__Work to complete__
Find each line below that includes "Tiempo", then copy it.

=== Data shown ===

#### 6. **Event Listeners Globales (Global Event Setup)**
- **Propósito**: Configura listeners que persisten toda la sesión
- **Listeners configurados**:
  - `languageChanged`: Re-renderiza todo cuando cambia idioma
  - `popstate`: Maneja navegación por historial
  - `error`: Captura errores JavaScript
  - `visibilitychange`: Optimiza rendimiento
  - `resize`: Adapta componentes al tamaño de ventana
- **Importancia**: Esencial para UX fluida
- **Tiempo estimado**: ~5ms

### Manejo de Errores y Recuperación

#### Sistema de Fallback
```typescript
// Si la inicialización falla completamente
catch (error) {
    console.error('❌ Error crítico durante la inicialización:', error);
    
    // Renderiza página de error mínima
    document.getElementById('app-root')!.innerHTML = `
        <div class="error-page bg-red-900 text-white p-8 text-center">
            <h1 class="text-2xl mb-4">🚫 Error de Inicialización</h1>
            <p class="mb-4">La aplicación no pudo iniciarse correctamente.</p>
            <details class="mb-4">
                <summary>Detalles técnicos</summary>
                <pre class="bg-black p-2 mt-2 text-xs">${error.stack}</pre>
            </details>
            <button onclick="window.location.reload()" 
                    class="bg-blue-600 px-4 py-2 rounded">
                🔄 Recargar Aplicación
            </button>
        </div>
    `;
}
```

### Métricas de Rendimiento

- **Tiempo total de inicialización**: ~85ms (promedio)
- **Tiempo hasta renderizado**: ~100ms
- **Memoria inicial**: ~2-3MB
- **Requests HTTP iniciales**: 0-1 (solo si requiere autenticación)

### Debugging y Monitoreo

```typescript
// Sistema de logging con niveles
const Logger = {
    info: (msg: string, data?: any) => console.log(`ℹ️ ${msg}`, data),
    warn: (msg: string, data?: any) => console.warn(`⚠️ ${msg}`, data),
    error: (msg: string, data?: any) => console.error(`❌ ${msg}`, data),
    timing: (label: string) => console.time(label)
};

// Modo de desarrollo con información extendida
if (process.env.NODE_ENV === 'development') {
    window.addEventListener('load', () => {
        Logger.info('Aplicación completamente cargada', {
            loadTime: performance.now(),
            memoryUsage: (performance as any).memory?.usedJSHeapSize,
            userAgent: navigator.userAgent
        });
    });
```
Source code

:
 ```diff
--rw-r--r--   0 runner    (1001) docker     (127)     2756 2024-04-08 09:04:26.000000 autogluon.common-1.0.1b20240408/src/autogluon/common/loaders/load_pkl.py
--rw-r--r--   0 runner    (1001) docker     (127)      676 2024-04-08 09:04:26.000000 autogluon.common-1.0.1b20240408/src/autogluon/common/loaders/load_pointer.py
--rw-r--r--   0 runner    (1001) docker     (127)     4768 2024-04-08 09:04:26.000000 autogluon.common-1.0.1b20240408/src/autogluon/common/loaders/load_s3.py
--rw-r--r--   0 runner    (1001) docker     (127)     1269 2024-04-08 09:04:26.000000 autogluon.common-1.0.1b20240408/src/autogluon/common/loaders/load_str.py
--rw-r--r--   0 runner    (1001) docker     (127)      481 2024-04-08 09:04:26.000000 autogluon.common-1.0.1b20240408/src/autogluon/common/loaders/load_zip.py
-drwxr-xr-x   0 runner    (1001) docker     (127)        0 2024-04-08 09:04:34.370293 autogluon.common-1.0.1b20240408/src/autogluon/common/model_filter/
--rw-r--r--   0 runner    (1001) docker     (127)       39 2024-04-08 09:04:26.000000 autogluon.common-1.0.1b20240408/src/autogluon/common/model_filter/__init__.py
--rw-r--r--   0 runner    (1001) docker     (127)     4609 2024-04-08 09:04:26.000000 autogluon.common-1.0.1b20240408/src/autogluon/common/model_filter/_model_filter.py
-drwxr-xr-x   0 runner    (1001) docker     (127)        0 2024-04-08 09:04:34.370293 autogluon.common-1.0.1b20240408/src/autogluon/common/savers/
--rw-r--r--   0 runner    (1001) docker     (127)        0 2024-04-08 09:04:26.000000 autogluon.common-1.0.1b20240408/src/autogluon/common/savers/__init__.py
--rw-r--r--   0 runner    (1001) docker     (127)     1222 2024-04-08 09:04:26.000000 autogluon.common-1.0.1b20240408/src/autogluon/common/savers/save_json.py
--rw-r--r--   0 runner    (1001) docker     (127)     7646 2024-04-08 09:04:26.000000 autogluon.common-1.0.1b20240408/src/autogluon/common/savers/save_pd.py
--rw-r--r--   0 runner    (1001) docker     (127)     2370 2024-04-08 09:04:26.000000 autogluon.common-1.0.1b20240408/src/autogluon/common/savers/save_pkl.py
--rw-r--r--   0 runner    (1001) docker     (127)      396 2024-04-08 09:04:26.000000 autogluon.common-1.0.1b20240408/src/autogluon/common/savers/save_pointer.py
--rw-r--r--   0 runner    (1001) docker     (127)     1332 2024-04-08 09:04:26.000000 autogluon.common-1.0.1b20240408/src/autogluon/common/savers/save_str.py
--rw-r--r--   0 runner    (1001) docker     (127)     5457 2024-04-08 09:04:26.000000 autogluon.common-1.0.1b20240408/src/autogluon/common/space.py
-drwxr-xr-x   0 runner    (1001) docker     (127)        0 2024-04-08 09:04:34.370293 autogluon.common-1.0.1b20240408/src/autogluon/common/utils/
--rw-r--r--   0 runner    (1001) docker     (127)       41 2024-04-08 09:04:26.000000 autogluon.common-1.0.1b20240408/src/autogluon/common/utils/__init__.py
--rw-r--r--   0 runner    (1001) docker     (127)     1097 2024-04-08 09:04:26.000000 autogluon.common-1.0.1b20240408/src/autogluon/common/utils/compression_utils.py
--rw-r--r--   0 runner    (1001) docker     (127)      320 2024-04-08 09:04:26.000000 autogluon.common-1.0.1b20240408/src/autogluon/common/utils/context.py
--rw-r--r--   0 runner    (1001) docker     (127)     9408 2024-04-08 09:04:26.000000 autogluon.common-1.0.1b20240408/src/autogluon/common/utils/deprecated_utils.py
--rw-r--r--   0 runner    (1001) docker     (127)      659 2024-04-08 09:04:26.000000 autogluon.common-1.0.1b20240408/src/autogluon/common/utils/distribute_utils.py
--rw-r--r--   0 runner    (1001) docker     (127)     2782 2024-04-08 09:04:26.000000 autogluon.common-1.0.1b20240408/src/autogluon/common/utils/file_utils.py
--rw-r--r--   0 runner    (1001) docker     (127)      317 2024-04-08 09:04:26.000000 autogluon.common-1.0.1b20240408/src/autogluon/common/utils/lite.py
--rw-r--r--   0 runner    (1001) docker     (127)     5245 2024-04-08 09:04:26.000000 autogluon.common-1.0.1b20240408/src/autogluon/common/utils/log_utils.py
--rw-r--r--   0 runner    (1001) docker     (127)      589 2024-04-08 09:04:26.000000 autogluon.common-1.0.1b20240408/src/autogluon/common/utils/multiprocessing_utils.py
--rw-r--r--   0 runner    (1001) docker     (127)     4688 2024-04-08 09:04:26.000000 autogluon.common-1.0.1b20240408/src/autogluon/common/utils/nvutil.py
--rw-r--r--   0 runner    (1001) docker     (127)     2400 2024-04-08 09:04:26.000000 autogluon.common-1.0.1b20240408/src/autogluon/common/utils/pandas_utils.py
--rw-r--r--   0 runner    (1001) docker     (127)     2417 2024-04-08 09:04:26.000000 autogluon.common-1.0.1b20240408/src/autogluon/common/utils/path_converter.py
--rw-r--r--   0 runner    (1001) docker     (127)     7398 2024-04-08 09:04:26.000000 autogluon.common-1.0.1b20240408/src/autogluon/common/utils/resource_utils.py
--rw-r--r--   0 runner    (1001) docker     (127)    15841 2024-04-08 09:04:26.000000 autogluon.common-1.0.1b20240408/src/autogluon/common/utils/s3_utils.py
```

===

__Output of the exercise__
- **Tiempo estimado**: ~5ms
- **Tiempo total de inicialización**: ~85ms (promedio)
- **Tiempo hasta renderizado**: ~100ms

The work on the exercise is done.